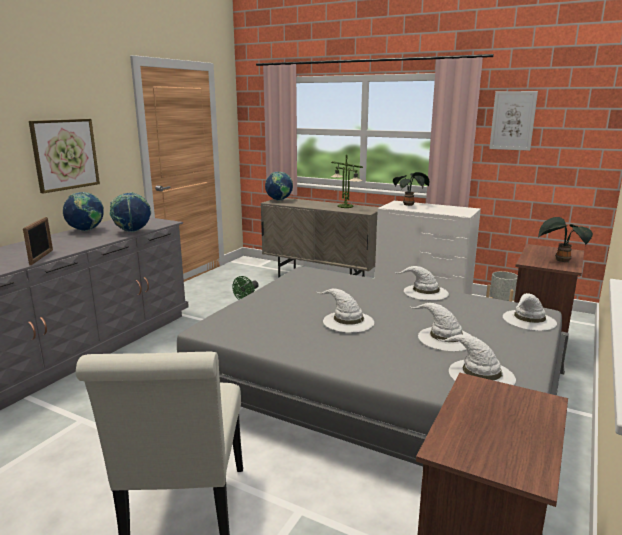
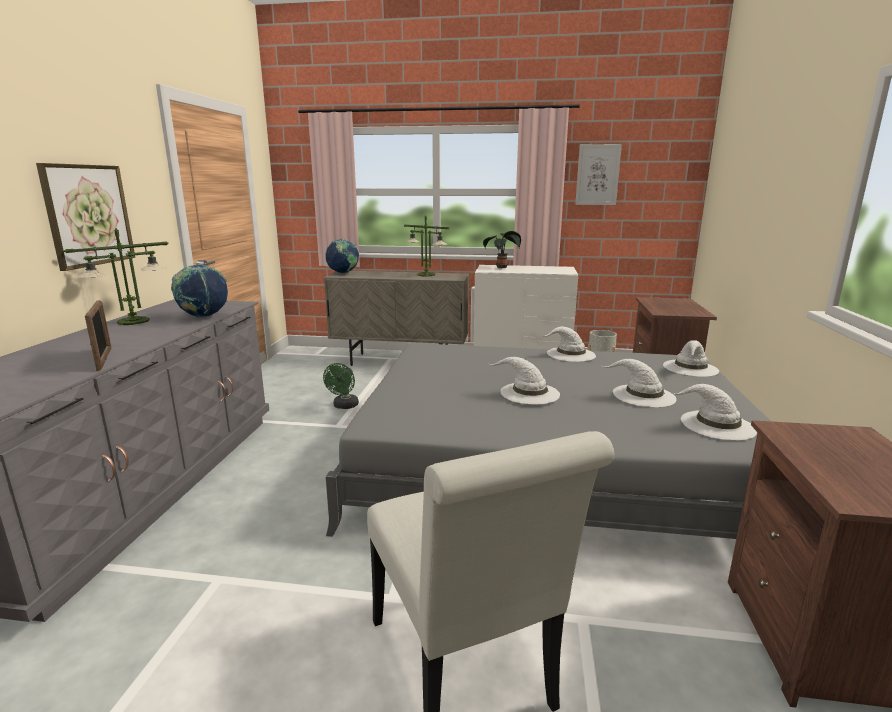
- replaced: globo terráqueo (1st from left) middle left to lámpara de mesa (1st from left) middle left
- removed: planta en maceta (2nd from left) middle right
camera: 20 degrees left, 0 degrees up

Task objective:
Leaving out the pictures, reproduce the whole listing above exactly.

Problem solution:
- replaced: globo terráqueo (1st from left) middle left to lámpara de mesa (1st from left) middle left
- removed: planta en maceta (2nd from left) middle right
camera: 20 degrees left, 0 degrees up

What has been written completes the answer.